Roger and Barbara met while working at his hometown paper in southern Ohio, the Portsmouth Times. He was the City Hall reporter and she was the society editor. Mr. Bennett served five years with the Navy during the Korean War and after his discharge focused on his education.
He earned journalism degrees from Ohio University and then a doctorate from the University of Texas. Mr. Bennett went on to teach at Ohio U., specializing in First Amendment issues, and earned professor of the year honors. He spent the last 23 years of his career at San Marcos.
In retirement, the Bennetts used their Briny home as their base for traveling the world — cruising, backpacking, exploring.
“It’s easy to travel from Briny,” Mrs. Bennett said. “When the time comes, you close the door, leave and you don’t worry about a thing.”
The Bennetts sailed twice around the world with 400 students and faculty on Semester at Sea, the shipboard university. They lived in Poland for a time when Roger taught at the University of Silesia. The only continent the Bennetts didn’t visit was Antarctica.
After a four-year hiatus, Mr. Bennett returned to public service in 2017 when the town found itself without a mayor and in need of his leadership.

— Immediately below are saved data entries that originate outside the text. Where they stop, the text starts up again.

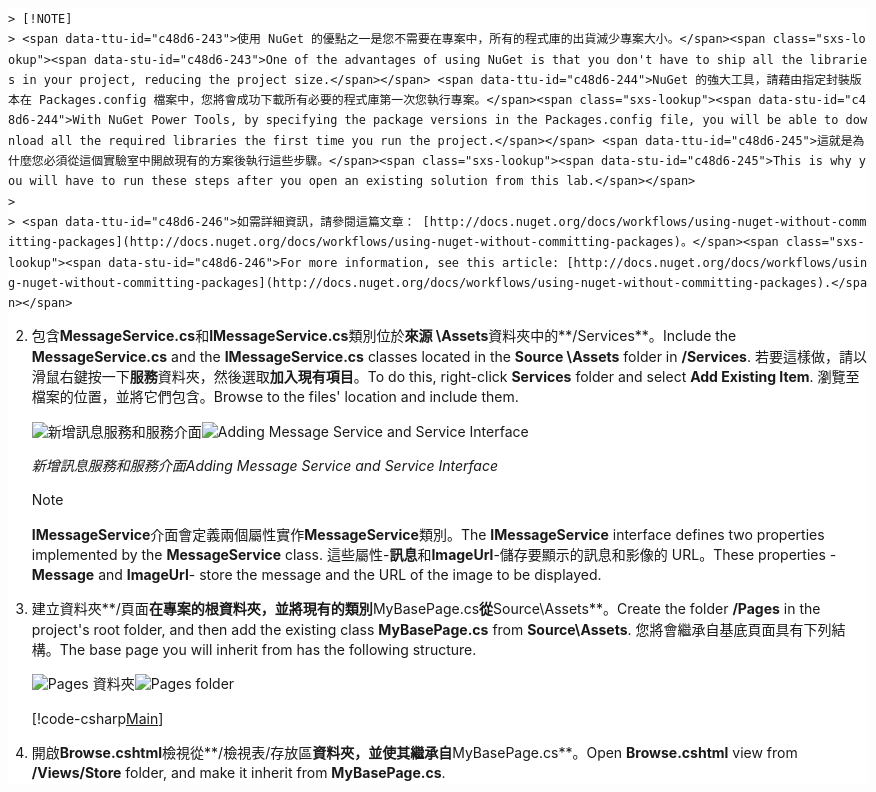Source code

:     > [!NOTE]
    > <span data-ttu-id="c48d6-243">使用 NuGet 的優點之一是您不需要在專案中，所有的程式庫的出貨減少專案大小。</span><span class="sxs-lookup"><span data-stu-id="c48d6-243">One of the advantages of using NuGet is that you don't have to ship all the libraries in your project, reducing the project size.</span></span> <span data-ttu-id="c48d6-244">NuGet 的強大工具，請藉由指定封裝版本在 Packages.config 檔案中，您將會成功下載所有必要的程式庫第一次您執行專案。</span><span class="sxs-lookup"><span data-stu-id="c48d6-244">With NuGet Power Tools, by specifying the package versions in the Packages.config file, you will be able to download all the required libraries the first time you run the project.</span></span> <span data-ttu-id="c48d6-245">這就是為什麼您必須從這個實驗室中開啟現有的方案後執行這些步驟。</span><span class="sxs-lookup"><span data-stu-id="c48d6-245">This is why you will have to run these steps after you open an existing solution from this lab.</span></span>
    > 
    > <span data-ttu-id="c48d6-246">如需詳細資訊，請參閱這篇文章： [http://docs.nuget.org/docs/workflows/using-nuget-without-committing-packages](http://docs.nuget.org/docs/workflows/using-nuget-without-committing-packages)。</span><span class="sxs-lookup"><span data-stu-id="c48d6-246">For more information, see this article: [http://docs.nuget.org/docs/workflows/using-nuget-without-committing-packages](http://docs.nuget.org/docs/workflows/using-nuget-without-committing-packages).</span></span>
2. <span data-ttu-id="c48d6-247">包含**MessageService.cs**和**IMessageService.cs**類別位於**來源 \Assets**資料夾中的**/Services**。</span><span class="sxs-lookup"><span data-stu-id="c48d6-247">Include the **MessageService.cs** and the **IMessageService.cs** classes located in the **Source \Assets** folder in **/Services**.</span></span> <span data-ttu-id="c48d6-248">若要這樣做，請以滑鼠右鍵按一下**服務**資料夾，然後選取**加入現有項目**。</span><span class="sxs-lookup"><span data-stu-id="c48d6-248">To do this, right-click **Services** folder and select **Add Existing Item**.</span></span> <span data-ttu-id="c48d6-249">瀏覽至檔案的位置，並將它們包含。</span><span class="sxs-lookup"><span data-stu-id="c48d6-249">Browse to the files' location and include them.</span></span>

    <span data-ttu-id="c48d6-250">![新增訊息服務和服務介面](aspnet-mvc-4-dependency-injection/_static/image8.png "加入訊息服務與服務介面")</span><span class="sxs-lookup"><span data-stu-id="c48d6-250">![Adding Message Service and Service Interface](aspnet-mvc-4-dependency-injection/_static/image8.png "Adding Message Service and Service Interface")</span></span>

    <span data-ttu-id="c48d6-251">*新增訊息服務和服務介面*</span><span class="sxs-lookup"><span data-stu-id="c48d6-251">*Adding Message Service and Service Interface*</span></span>

    > [!NOTE]
    > <span data-ttu-id="c48d6-252">**IMessageService**介面會定義兩個屬性實作**MessageService**類別。</span><span class="sxs-lookup"><span data-stu-id="c48d6-252">The **IMessageService** interface defines two properties implemented by the **MessageService** class.</span></span> <span data-ttu-id="c48d6-253">這些屬性-**訊息**和**ImageUrl**-儲存要顯示的訊息和影像的 URL。</span><span class="sxs-lookup"><span data-stu-id="c48d6-253">These properties -**Message** and **ImageUrl**- store the message and the URL of the image to be displayed.</span></span>
3. <span data-ttu-id="c48d6-254">建立資料夾**/頁面**在專案的根資料夾，並將現有的類別**MyBasePage.cs**從**Source\Assets**。</span><span class="sxs-lookup"><span data-stu-id="c48d6-254">Create the folder **/Pages** in the project's root folder, and then add the existing class **MyBasePage.cs** from **Source\Assets**.</span></span> <span data-ttu-id="c48d6-255">您將會繼承自基底頁面具有下列結構。</span><span class="sxs-lookup"><span data-stu-id="c48d6-255">The base page you will inherit from has the following structure.</span></span>

    <span data-ttu-id="c48d6-256">![Pages 資料夾](aspnet-mvc-4-dependency-injection/_static/image9.png "Pages 資料夾")</span><span class="sxs-lookup"><span data-stu-id="c48d6-256">![Pages folder](aspnet-mvc-4-dependency-injection/_static/image9.png "Pages folder")</span></span>

    [!code-csharp[Main](aspnet-mvc-4-dependency-injection/samples/sample7.cs)]
4. <span data-ttu-id="c48d6-257">開啟**Browse.cshtml**檢視從**/檢視表/存放區**資料夾，並使其繼承自**MyBasePage.cs**。</span><span class="sxs-lookup"><span data-stu-id="c48d6-257">Open **Browse.cshtml** view from **/Views/Store** folder, and make it inherit from **MyBasePage.cs**.</span></span>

“Roger was an incredible role model,” said Sue Thaler, president of the Briny Town Council. “He was one of the most positive people I’ve known. He was a lifelong educator who was committed to the town of Briny Breezes and educating people about the importance of our municipality.”
Said Boczon: “A great sense of humor. A great mayor. A great man.”
His daughter, Jo Bennett, a former Briny Breezes resident who lives in the County Pocket with her husband, Jay Kelley, said her father would want to be remembered for his unpretentious, genial nature.
“He was an open-minded friend of everyone,” she said. “He was a welcoming kind of guy who’d slap people on the back and open his arms to them. He never wanted to be thought of as judgmental. And he wasn’t.”
Besides his wife and daughter, Mr. Bennett is survived by his son, Roger Bennett II, and his son’s partner, Takahiro Oda, of Cologne, Germany.
The family is planning a celebration of life service on the Briny beach, probably in early June. A group of Mr. Bennett’s former students is planning a memorial service in San Marcos.
The family requests memorial donations go to Semester at Sea, semesteratsea.org/giving/ or 800-854-0195.